* _ACTIVITY_
The answer must be a bare number: the count of lines below that contain "size".

=-=-=

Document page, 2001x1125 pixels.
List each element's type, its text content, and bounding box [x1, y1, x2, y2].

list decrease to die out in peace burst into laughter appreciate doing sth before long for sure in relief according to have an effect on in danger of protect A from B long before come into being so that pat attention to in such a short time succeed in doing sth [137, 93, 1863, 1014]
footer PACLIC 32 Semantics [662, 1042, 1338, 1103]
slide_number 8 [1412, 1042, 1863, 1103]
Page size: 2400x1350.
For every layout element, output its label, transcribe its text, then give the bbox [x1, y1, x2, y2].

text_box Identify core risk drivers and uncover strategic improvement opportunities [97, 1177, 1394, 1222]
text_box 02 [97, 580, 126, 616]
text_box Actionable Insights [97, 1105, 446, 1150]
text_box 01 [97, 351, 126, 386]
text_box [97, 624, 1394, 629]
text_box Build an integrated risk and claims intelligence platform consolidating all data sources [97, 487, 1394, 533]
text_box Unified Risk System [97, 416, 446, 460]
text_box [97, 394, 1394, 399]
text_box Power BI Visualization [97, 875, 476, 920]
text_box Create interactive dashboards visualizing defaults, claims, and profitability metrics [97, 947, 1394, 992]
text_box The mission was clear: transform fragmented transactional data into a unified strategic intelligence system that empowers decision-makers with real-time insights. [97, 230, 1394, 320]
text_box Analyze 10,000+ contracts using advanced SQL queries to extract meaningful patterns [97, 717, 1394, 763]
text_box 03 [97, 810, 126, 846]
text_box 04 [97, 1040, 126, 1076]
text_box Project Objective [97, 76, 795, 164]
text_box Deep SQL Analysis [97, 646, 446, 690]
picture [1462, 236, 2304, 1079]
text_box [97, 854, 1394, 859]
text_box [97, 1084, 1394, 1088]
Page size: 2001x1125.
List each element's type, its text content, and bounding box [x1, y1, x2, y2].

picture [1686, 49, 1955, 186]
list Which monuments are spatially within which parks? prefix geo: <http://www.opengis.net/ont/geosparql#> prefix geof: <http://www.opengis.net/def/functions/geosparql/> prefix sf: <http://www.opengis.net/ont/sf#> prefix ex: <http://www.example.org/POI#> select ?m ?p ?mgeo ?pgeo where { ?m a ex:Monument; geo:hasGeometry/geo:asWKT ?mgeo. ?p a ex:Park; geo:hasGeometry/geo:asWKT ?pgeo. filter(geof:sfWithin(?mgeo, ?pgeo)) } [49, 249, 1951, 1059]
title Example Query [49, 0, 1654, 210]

=-=-=

* _TASK RESPONSE_
2